- ACTIVITY A
In the passage on Roman laws about same-sex conduct, repeat the text word for word from "The earliest formal" to "effeminate Greek lifestyle.".
- ACTIVITY B
In the passage on Roman laws about same-sex conduct, what penalty did Lex Scantinia set for same-sex behavior among free-born men?
START DOCUMENT EXCERPT
The earliest formal record of legislation is Lex Scantinia, enacted in either 225 or 149 BC which regulated sexual behavior, including pederasty, adultery and passivity, and legislated the death penalty for same-sex behavior among free-born men<30> and there is evidence of punishments in earlier times. Above all, pederasty was condemned in the Republican era and dismissed as a sign of an effeminate Greek lifestyle.

In the mid Republic homosexual acts were widely accepted, if the active partner was a Roman, and the passive partner a slave or other non-Roman. Deviations from this pattern were morally condemned, but apparently had few legal consequences. Martial and Plautus describe a wide range of homosexual behaviors, in part to verbally abuse them like other minor standard deviations, but without too much moralizing. On the other hand, there is also from the year 108 an indictment against C. Vibius Maximus, a Roman officer in Egypt who had a sexual relationship with a young nobleman.
END DOCUMENT EXCERPT
START EXTRACTED DATA
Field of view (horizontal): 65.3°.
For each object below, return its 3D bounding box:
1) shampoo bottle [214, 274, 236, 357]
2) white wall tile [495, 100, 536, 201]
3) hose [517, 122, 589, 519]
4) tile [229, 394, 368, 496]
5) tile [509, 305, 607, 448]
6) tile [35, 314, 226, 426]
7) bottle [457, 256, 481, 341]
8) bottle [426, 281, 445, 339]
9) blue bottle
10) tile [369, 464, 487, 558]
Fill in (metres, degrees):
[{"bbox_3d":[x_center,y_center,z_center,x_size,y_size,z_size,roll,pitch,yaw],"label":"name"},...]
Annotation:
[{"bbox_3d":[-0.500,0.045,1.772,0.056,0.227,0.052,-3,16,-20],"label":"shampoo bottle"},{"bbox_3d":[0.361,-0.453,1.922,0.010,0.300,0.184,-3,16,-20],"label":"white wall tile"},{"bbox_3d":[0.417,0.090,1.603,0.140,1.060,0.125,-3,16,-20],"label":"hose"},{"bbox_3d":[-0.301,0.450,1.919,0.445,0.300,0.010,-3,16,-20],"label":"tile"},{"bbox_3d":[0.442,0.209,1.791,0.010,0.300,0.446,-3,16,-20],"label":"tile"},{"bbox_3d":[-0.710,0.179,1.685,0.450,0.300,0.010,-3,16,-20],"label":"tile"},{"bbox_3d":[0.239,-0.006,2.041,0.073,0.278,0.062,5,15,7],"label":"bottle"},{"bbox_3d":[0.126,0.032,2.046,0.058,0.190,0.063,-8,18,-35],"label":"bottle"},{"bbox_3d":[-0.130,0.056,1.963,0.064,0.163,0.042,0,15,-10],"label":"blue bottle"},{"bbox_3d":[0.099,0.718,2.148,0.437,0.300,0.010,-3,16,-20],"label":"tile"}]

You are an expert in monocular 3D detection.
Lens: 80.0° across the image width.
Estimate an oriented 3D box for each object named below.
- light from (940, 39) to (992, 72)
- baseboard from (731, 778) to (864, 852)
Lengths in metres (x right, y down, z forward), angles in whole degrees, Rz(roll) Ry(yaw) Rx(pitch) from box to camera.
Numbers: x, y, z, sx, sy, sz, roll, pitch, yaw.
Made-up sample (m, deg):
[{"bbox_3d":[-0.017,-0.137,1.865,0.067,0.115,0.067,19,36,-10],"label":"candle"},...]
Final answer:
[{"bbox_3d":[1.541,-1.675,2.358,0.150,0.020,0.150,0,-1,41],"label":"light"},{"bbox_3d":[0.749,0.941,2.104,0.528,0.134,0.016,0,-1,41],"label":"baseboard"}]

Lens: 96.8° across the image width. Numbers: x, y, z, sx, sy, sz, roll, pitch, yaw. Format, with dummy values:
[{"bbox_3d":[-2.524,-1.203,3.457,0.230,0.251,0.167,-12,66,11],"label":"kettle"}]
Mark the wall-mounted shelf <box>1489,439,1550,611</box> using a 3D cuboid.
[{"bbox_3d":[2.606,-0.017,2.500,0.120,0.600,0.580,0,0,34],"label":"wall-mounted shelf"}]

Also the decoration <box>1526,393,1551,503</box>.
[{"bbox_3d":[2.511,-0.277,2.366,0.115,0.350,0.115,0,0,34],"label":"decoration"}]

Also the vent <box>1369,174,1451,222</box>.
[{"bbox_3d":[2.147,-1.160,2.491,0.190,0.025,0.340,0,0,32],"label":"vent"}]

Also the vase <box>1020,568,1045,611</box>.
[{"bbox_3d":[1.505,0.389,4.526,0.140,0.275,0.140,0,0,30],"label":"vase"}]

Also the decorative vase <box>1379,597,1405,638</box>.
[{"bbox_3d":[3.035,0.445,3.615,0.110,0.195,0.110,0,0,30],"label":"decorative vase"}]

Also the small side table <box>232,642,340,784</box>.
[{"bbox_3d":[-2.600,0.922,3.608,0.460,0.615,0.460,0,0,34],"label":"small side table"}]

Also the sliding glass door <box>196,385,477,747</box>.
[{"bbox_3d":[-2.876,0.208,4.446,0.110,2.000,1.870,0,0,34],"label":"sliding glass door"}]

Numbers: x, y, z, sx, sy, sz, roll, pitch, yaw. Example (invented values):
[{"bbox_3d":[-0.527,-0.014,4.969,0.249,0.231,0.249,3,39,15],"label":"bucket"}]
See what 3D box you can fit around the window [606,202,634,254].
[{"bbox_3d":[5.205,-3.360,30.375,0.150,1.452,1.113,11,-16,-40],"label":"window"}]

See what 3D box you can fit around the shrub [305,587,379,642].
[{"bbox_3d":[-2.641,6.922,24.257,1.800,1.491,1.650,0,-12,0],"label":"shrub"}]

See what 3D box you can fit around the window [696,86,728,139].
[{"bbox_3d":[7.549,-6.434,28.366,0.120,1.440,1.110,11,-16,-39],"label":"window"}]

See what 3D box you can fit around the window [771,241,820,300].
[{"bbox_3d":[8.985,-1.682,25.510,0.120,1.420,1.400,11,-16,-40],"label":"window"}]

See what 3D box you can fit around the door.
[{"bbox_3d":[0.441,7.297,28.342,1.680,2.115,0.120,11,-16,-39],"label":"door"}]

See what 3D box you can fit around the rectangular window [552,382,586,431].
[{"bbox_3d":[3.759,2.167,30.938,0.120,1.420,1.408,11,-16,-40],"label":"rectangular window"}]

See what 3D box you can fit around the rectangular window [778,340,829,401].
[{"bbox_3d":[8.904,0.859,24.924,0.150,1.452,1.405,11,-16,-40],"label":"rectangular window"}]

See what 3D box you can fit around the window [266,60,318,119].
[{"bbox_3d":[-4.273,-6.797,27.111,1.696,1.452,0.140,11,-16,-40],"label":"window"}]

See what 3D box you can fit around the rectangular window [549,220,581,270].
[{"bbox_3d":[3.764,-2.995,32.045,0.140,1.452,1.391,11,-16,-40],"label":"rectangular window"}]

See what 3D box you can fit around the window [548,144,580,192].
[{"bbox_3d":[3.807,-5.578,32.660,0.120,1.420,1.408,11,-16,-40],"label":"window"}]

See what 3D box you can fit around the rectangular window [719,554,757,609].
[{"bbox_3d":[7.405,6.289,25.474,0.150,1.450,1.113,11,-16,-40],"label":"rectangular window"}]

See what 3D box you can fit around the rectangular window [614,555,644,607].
END EXTRACTED DATA
- OUTPUT A
The earliest formal record of legislation is Lex Scantinia, enacted in either 225 or 149 BC which regulated sexual behavior, including pederasty, adultery and passivity, and legislated the death penalty for same-sex behavior among free-born men<30> and there is evidence of punishments in earlier times. Above all, pederasty was condemned in the Republican era and dismissed as a sign of an effeminate Greek lifestyle.

- OUTPUT B
The death penalty.